Re-posted from the PreservationNation.org blog.
If I had to sum up my last week in Albuquerque, New Mexico in two words it would be this: the sky. During the day it was a brilliant shade of blue, at dusk a deep shade of pink, and there were moments this past week where I thought all I had to do was reach up and capture some of it in my hand.
It was everywhere — along main roads, soaring forward when we drove around town completing errands; along the Turquoise Trail on my birthday as we made stops at ghost towns on the way to Sante Fe; and at a rehearsal dinner located high on a hill where we could see all of Albuquerque spread out before us.
While the purpose of the trip was to celebrate the nuptials of an old high school friend, it was not devoid of the all-important historical wanderings. As suggested by some of PreservationNation’s readers, I had dinner in Nob Hill, a local main street with shops and restaurants, and walked past the numerous murals that illustrate Central Avenue downtown.
But Tuesday (my birthday) was the kicker. The bride’s mother took us on a road trip to Sante Fe with stops in Golden and Madrid (pronounced with a long “A,” not like the city in Spain). In Golden we had the opportunity to shop at Henderson Store. A family-run business since 1918, it was a general store until the 1960s when a declining need transformed it into a trading post for handcrafted Native American crafts. Today, it is a great place to find amazing jewelry and cultural items from the various Native American pueblos in the area.
The best part? Getting to talk with Bill Henderson about his life’s work, something that not many visitors get to do. He’s someone you wish you could listen to all day — filled with personal stories of the region’s history and culture.

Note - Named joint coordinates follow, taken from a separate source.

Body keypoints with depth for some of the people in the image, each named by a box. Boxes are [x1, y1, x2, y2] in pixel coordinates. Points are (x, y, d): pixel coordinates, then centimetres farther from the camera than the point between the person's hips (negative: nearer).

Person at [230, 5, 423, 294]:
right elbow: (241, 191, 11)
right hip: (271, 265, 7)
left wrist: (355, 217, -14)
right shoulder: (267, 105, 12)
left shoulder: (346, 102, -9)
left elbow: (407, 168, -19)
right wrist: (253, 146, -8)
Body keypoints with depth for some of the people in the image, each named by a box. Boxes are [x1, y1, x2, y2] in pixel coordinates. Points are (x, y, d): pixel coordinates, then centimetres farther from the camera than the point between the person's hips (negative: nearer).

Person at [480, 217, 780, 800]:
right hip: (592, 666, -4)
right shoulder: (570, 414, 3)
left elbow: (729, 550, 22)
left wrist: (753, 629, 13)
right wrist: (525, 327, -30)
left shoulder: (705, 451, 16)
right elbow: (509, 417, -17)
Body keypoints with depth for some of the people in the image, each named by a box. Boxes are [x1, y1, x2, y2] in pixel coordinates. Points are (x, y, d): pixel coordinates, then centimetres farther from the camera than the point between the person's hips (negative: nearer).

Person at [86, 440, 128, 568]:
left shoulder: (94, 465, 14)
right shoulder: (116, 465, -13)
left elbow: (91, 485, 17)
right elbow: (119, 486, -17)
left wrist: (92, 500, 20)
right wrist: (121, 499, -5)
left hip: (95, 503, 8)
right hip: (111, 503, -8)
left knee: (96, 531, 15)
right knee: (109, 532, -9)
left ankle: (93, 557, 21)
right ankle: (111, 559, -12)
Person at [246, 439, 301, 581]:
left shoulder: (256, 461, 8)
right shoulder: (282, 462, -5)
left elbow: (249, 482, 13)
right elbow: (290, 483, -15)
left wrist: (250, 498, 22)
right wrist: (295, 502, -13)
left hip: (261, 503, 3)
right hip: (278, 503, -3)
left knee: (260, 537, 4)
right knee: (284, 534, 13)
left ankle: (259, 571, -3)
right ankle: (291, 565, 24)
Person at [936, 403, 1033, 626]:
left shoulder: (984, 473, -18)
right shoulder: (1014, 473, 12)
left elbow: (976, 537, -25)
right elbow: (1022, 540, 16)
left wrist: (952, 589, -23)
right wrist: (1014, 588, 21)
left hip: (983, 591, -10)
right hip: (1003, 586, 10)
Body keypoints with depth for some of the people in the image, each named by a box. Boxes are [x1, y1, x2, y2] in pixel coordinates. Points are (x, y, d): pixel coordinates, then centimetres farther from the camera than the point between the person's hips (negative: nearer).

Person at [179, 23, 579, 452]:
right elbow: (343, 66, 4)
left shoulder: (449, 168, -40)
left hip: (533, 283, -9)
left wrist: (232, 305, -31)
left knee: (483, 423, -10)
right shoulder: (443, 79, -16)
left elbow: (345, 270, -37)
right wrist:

I also learned that ghost towns are interesting places of revitalization. After all, what do you do when the industry that made it thrive no longer is supported? In Madrid, now a tourist locality, we saw the old coal veins and the small cabins for the workers that had been transformed into venues for local artists and craftspeople. It’s perfectly positioned along a scenic byway, too — the Turquoise Trail on the way to Sante Fe.
And since we were in the neighborhood, we ended up making a second trip to the state capital later in the week to meet up with my former government teacher and historian James McGrath Morris. Perhaps the best part of knowing someone in the area is their ability to point out attractions we may have overlooked. And while we never made it to Los Alamos, we did go to 109 East Palace, which we learned was the check-in site for Los Alamos workers back when it was a secret city.
Back in ABQ (as I’ve affectionately started to call it) I spotted Mt. Taylor in the distance and wished that there was more time for me to make my way to another place connected to the National Trust: Acoma Sky City …
… which leads me back to the sky. After a week here I understand that the appeal and power of living in the Southwest is connected to nature. Understanding Albuquerque’s past and present means understanding the geography — the mountains, the desert, the sky — and understanding its connection with those who live there.
Check out my full album of pictures from ABQ.
P.P.S. Traveling there soon and looking for some good places to eat? Try Scalo in Nob Hill and the Flying Star Café (multiple locations), and BBQ at The County Line. In Sante Fe I checked out the food at the La Fonda (a Historic Hotel of America), and some great Heuvos Rancheros at Tia Sophia’s.